Dementia drugs ‘could treat other medical conditions’

Conditions, including type 2 diabetes, high blood pressure and obesity could be treated by pre existing drugs.

Scientists believe unsuccessful Alzheimer’s drugs, which are already on the market, could be recycled to treat people suffering from a range of other medical conditions.

These conditions, including type 2 diabetes, high blood pressure and obesity, known collectively as metabolic syndrome, damage blood vessels and increase the risk of having a heart attack or stroke.

Researchers from the University of Dundee have helped work on the project and believe its findings reveal an “exciting possibility”.

The University’s Professor Mike Ashford, research supervisor, said: “Our work demonstrates that an early abnormal biological process, which is strongly linked to Alzheimer’s disease, may be responsible for vascular disease and hypertension in people with obesity and diabetes.

“These findings suggest the exciting possibility whereby existing drugs that have unfortunately shown no benefit in clinical trials for Alzheimer’s Disease, may instead be used to treat vascular disease in this group of people.”

News that the research also promises to help identify a link between diabetes and heart attacks and could help sufferers live ‘longer and healthier lives’.

Eddie Johnston from Diabetes UK, said: “We know that people living with diabetes are at higher risk of heart attacks or stroke, but we don’t yet know exactly why.

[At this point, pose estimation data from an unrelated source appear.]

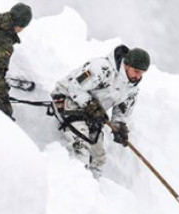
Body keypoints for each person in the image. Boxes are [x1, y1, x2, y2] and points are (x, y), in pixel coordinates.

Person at [51, 45, 150, 178]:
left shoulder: (132, 89)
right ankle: (74, 182)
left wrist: (120, 126)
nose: (138, 76)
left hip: (93, 112)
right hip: (68, 98)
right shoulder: (101, 69)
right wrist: (91, 105)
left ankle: (92, 188)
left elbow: (122, 113)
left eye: (142, 73)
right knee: (81, 145)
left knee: (98, 157)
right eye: (136, 71)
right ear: (126, 64)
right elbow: (75, 86)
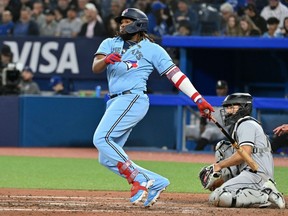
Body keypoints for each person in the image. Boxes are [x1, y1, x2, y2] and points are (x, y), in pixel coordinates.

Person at [91, 8, 214, 208]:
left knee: (101, 138)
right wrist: (105, 60)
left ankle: (137, 179)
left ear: (138, 24)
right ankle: (155, 181)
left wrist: (198, 99)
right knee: (106, 158)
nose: (122, 24)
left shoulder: (153, 49)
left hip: (133, 97)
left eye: (127, 21)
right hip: (114, 101)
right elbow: (95, 66)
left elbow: (175, 75)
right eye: (121, 21)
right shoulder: (110, 43)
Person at [200, 93, 285, 209]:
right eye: (227, 107)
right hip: (249, 173)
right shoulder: (241, 124)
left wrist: (218, 166)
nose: (228, 111)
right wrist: (219, 181)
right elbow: (239, 162)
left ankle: (266, 194)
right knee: (223, 148)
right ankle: (245, 189)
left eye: (231, 107)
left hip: (257, 176)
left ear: (244, 107)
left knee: (219, 197)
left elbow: (243, 155)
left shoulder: (246, 124)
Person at [186, 80, 229, 151]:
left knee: (208, 132)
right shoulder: (212, 101)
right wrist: (202, 125)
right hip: (208, 126)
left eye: (221, 89)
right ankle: (174, 153)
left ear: (226, 89)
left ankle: (195, 154)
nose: (219, 91)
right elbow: (204, 114)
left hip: (222, 129)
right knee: (186, 129)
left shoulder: (229, 102)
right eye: (218, 89)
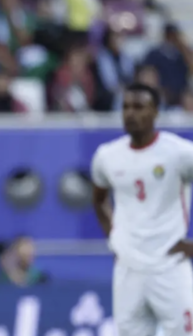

“The new research helps to shed light on to the connection.”

The team discovered people with metabolic syndrome overproduce an enzyme called BACE1, which in turn creates a protein known as beta amyloid.

Mr Johnston said: “If the enzyme BACE1 is responsible for this increased risk, it represents a promising target for new treatments, which could help people with diabetes live longer, healthier lives.

The research team tested an experimental compound known as M-3 on mice with that were either obese or had diabetes.

The compound was shown not only to stop the blood vessel damage dead in its tracks but also reverse it.

Metabolic syndrome affects around one in four adults in the UK and nearly a million people in the UK suffer from Alzheimer’s disease, with numbers expected to reach 1.6 million by 2040.

Associate Medical Director Professor Jeremy Pearson at the British House Foundation said: “Blood vessel damage caused by diabetes accelerates and worsens heart and circulatory diseases.

“These findings identify a new damaging pathway already targeted by a drug in development for the treatment of Alzheimer’s Disease.”